While the Daleks would go on to become the Doctor’s greatest nemesis, their first appearance, in the second-ever Doctor Who story ‘The Daleks’ was somewhat less threatening.
‘The Daleks’ bears a lot of similarities with H.G. Well’s The Time Machine. The Doctor and company travel to the planet Skaro, some time after a great war. The species that fought said war has diverged along two evolutionary paths; one becoming the pretty, blond, pacifist Thals,; and the other becoming the mutated, raging, metal-enclosed Daleks.
The seven part serial begins with the TARDIS’ arrival on the dead planet. The Doctor is keen to investigate a city in the distance, while Ian and Barbara, still reeling from their caveman adventure, just want to get home. So, the Doctor lies to get them to go. One of the catchphrases of the modern series is ‘the Doctor lies,’ and I think this serial may present the first examples of that. At least in-so-far as lying to manipulate people in to doing as he wishes, since he did technically lie to shoo away Susan’s teachers in episode one.
Anyways, they find that the seemingly dead city is actually inhabited by the Daleks, who promptly lock them up in fear that they are working with their old enemies, the Thals. Luckily, the Daleks are largely incompetent prison wardens, offering the companions multiple opportunities to escape.

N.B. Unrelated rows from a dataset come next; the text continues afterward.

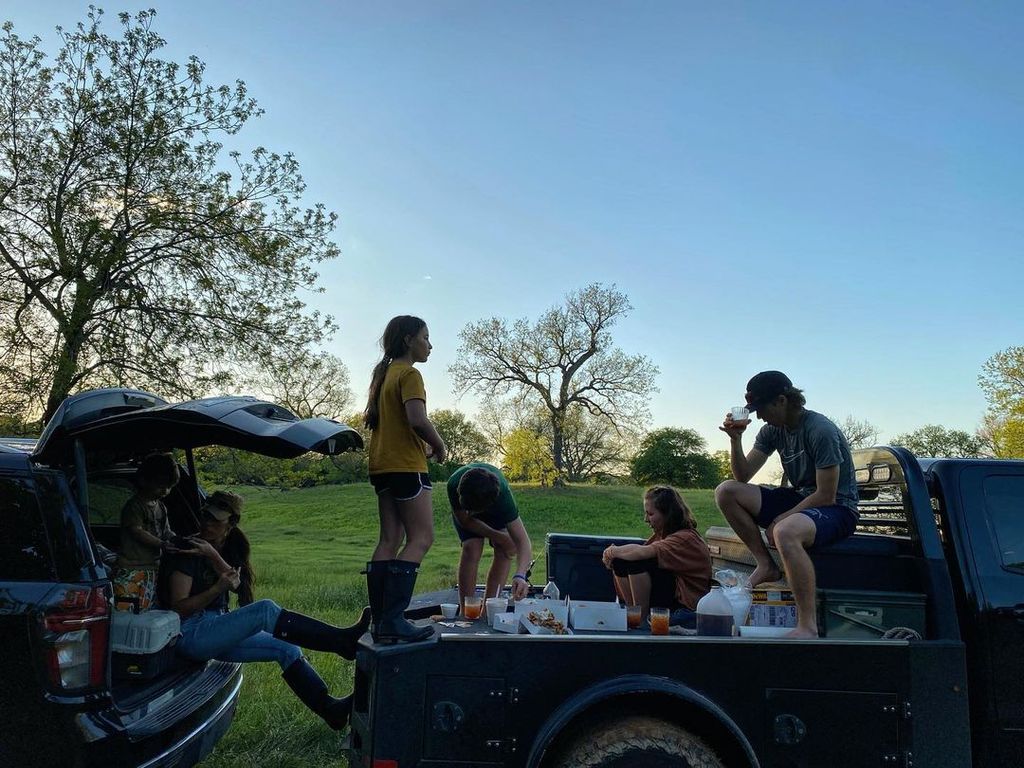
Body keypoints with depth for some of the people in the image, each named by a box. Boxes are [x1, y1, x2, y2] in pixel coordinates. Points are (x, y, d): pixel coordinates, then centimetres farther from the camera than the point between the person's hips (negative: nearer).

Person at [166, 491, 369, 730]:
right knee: (265, 610, -27)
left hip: (217, 633, 7)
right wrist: (218, 588, -26)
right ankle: (341, 640, -34)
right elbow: (178, 608, -13)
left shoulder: (227, 550, 13)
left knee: (286, 649, -6)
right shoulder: (189, 553, -7)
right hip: (192, 636, -7)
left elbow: (235, 583, -8)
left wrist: (212, 555, -22)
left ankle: (329, 707, -8)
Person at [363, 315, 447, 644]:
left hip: (383, 465, 9)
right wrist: (439, 445, -6)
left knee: (389, 540, 7)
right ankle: (393, 620, -14)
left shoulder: (384, 374, 19)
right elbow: (418, 419, -24)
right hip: (406, 465, -9)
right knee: (421, 538, -8)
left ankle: (380, 621, 6)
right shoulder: (409, 374, -9)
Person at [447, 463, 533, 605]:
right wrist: (497, 536, -28)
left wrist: (520, 575, -61)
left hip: (495, 505, 0)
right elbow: (465, 520, -23)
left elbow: (522, 540, -46)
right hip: (463, 509, 0)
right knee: (472, 548, -22)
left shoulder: (502, 493, -44)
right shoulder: (454, 485, -42)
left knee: (505, 549, -17)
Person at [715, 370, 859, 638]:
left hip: (838, 508, -8)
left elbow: (826, 496, -20)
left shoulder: (821, 431, -20)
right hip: (800, 498, 8)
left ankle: (808, 627, -32)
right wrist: (735, 439, -11)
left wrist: (781, 518, -16)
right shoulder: (773, 430, 3)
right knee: (726, 491, -6)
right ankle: (766, 565, -3)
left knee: (785, 532, -41)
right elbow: (743, 477, 3)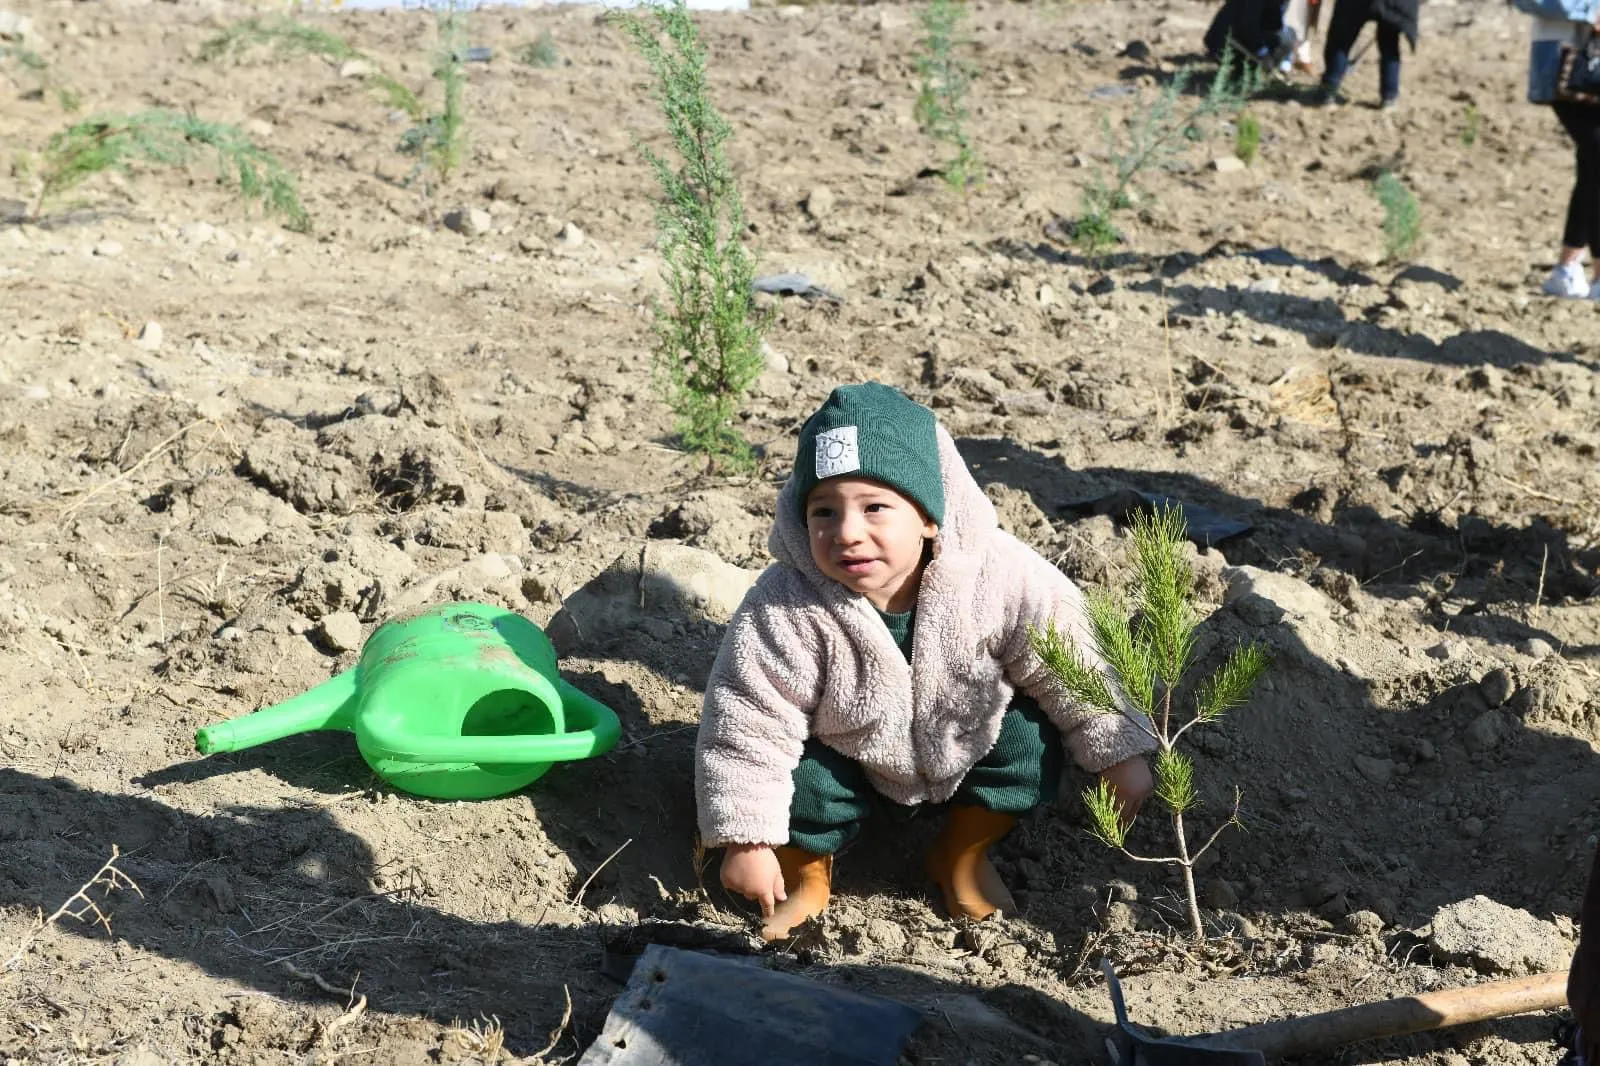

The Daleks of today are unstoppable killing machines. A single Dalek could take on an entire human army without the slightest concern. But these Daleks seem to be very uncertain of themselves. They’ve locked themselves in protective bubbles twice over (first in their personal armors, then again in the enclosed city), so afraid of the outside that they are effectively powerless against the inferior enemies at the city gates. Further, the Daleks seem particularly vulnerable to casual physical attacks and plastic sheets. Maybe they upgraded themselves after this embarrassing defeat.
The seven-part serial works very well, for the most part. Perhaps the Doctor spends a little too much time in a coma (he did that in the first story, too); but there’s a steady progression to the plot. With each episode, the world and the story open a little wider; first the forest, then the city, then the Daleks and Thals. There are a lot of the cliffhanger endings the show is known for, though none are terribly suspenseful, since you know the heroes will always escape with their lives.
Though the basic concept of the Thals and the Daleks is derivative of other science fiction, it’s presented well here. It’s hardly the last time the Doctor will take on a cliched story, but his character always brings a little flavor to them.
The video looks old and faded; but it’s a cheap TV serial from the ’60s, what do you expect?